| Collected data entries |

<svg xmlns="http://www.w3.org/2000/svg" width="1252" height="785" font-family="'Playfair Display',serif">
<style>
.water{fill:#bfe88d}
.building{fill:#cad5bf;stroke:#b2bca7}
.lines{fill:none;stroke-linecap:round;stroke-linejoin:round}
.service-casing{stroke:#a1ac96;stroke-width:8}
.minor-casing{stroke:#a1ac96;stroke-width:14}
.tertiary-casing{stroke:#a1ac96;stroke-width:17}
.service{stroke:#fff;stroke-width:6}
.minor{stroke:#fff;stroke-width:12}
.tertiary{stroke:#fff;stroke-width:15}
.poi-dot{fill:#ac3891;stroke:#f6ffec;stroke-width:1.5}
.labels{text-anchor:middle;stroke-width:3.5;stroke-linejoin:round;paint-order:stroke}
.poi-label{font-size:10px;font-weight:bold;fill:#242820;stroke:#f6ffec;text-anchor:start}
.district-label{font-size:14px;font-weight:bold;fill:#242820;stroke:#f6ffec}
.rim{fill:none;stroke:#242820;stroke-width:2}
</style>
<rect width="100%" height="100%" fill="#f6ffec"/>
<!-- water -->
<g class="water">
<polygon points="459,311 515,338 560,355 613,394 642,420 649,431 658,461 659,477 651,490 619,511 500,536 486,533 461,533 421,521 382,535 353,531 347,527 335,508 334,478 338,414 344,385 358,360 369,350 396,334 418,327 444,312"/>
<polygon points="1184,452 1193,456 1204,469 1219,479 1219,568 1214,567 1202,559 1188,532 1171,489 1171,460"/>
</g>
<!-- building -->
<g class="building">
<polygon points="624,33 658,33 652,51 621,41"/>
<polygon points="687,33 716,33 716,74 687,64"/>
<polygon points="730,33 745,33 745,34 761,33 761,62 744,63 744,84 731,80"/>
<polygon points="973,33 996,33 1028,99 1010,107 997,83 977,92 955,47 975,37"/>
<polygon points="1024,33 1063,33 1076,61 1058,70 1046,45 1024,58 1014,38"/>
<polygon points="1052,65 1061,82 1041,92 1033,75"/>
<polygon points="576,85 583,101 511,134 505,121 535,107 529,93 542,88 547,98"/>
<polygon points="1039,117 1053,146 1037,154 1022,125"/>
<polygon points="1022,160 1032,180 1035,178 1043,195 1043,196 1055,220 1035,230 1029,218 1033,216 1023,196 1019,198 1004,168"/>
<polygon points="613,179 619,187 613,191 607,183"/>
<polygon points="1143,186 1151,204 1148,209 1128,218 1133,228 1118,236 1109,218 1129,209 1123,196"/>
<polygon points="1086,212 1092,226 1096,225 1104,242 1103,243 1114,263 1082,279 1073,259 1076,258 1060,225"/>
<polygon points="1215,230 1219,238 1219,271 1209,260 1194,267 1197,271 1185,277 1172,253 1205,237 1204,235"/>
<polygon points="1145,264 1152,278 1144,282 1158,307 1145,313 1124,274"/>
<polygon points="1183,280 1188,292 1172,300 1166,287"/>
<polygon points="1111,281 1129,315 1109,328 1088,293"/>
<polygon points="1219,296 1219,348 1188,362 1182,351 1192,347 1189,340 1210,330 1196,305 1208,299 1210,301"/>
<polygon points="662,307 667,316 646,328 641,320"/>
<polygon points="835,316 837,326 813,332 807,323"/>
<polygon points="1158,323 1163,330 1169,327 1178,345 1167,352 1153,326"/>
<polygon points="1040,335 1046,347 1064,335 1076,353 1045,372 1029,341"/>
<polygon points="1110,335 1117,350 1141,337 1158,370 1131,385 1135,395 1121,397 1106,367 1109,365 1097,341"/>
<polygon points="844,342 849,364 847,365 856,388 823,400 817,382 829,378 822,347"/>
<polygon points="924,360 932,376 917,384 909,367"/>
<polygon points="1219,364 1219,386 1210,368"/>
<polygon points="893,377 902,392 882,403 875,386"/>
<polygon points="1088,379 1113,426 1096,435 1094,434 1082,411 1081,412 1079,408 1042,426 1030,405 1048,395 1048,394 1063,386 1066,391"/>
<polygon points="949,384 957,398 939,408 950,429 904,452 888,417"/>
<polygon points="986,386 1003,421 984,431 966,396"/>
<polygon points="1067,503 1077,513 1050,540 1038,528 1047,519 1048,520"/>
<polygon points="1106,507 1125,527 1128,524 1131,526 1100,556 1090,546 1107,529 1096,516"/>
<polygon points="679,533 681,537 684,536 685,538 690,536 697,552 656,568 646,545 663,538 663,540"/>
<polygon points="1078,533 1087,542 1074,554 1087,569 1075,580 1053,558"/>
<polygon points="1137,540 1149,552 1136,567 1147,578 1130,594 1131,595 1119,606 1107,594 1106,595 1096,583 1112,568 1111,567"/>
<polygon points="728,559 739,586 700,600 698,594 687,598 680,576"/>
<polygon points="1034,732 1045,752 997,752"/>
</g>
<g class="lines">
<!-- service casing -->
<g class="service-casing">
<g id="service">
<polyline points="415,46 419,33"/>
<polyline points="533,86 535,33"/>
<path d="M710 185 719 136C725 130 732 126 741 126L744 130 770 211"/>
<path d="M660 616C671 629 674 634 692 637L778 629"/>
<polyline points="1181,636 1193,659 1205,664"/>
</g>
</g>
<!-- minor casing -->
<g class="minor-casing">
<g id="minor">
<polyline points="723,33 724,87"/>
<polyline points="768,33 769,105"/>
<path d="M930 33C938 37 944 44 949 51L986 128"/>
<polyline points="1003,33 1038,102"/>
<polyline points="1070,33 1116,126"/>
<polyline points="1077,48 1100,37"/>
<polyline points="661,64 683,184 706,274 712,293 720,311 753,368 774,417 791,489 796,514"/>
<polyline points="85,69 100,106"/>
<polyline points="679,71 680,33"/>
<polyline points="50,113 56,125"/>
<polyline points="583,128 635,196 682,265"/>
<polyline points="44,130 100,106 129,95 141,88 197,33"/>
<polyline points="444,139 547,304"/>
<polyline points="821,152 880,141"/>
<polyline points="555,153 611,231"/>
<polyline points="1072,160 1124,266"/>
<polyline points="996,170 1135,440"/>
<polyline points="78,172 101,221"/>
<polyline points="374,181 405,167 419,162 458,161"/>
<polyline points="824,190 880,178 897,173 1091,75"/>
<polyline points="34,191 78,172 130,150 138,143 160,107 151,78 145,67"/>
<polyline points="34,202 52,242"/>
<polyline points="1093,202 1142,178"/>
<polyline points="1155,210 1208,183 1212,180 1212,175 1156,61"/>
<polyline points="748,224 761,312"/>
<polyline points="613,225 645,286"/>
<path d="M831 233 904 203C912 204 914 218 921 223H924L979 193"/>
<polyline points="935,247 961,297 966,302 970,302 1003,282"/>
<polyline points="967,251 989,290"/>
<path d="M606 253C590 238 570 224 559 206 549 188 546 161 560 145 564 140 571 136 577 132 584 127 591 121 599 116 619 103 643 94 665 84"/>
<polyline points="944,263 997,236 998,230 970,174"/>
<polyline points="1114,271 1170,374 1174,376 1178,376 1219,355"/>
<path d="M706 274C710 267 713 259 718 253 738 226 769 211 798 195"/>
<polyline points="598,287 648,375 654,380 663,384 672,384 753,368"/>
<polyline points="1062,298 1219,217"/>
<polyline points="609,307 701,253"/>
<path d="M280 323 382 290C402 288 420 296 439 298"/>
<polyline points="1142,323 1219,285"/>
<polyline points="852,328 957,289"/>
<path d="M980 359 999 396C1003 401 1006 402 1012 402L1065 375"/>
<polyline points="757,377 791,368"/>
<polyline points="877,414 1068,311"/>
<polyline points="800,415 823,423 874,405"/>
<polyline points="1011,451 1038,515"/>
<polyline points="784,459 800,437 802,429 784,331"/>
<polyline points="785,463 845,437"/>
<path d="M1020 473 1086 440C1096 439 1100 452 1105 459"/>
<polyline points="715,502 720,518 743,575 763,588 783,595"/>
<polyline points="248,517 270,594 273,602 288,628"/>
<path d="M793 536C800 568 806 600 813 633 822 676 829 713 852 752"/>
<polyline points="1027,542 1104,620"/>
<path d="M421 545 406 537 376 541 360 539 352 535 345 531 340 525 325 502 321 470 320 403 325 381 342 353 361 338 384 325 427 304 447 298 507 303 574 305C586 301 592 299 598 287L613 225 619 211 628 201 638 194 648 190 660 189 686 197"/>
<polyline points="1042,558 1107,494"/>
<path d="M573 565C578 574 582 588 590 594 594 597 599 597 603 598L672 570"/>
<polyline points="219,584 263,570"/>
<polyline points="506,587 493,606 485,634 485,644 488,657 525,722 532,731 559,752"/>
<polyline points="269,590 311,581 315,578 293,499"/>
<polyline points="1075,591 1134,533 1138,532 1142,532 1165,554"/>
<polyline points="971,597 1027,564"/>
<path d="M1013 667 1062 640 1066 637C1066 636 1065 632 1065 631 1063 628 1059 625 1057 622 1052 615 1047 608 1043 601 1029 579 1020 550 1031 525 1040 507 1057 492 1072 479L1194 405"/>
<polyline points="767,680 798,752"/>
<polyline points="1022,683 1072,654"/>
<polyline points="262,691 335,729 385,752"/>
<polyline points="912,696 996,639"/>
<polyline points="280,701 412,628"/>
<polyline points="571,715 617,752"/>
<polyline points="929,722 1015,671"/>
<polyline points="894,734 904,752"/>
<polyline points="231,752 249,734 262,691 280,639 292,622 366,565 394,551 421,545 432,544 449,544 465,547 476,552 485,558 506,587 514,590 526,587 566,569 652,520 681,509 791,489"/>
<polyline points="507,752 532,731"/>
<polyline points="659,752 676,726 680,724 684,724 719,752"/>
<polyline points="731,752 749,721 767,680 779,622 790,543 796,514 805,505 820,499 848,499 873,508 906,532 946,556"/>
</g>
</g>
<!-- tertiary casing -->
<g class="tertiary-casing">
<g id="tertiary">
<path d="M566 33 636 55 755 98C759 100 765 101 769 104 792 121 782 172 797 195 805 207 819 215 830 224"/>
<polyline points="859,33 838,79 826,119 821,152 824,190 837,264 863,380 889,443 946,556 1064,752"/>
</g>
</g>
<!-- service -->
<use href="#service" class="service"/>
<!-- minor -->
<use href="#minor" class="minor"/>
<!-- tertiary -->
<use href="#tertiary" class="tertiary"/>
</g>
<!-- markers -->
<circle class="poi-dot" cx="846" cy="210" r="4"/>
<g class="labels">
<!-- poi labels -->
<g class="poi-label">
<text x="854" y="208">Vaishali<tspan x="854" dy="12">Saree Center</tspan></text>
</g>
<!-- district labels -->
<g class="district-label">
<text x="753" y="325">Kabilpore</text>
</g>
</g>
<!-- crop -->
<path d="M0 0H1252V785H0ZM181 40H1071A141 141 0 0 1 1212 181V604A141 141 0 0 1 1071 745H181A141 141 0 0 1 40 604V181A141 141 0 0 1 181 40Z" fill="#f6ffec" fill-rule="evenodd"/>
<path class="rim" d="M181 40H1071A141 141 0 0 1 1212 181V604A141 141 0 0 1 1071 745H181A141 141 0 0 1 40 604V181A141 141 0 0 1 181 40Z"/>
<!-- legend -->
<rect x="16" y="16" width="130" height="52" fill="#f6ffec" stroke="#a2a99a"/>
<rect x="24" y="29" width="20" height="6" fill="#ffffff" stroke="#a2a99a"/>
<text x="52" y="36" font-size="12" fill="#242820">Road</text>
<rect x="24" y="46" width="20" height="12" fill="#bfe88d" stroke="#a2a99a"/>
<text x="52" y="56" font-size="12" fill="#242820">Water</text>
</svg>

| EXERCISE |
Within the data, how many lines hold "rect"? Respond with only the number.

| EXERCISE ANSWER |
4